YOUR GOAL:
In duplicating the lines below, keep every word unchanged and drop the pictures.

(DATA SECTION begins)

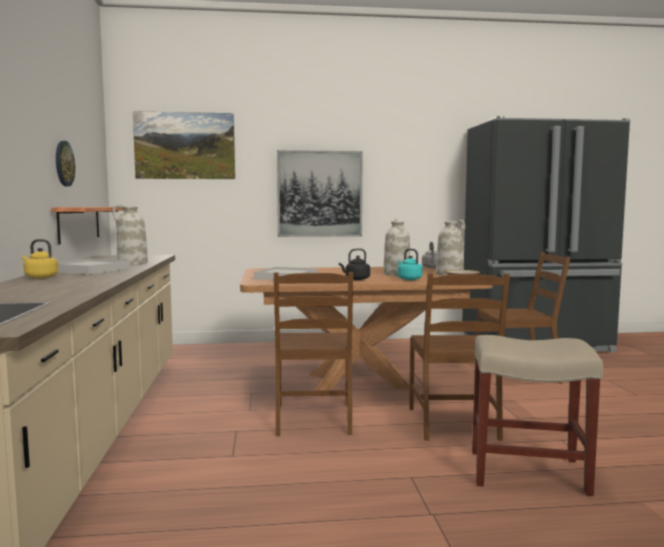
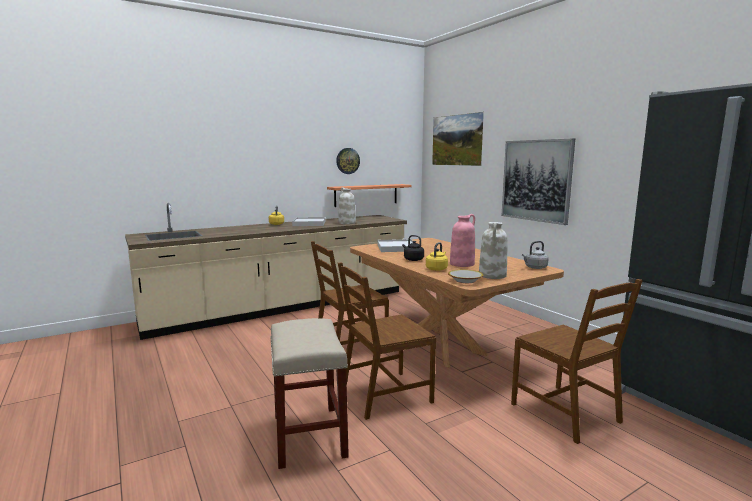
camera: 65 degrees right, 5 degrees up
(396, 274) = (462, 264): white vase -> pink vase
(408, 279) = (437, 269): turquoise kettle -> yellow kettle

(DATA SECTION ends)

EXERCISE RESULT:
camera: 65 degrees right, 5 degrees up
(396, 274) = (462, 264): white vase -> pink vase
(408, 279) = (437, 269): turquoise kettle -> yellow kettle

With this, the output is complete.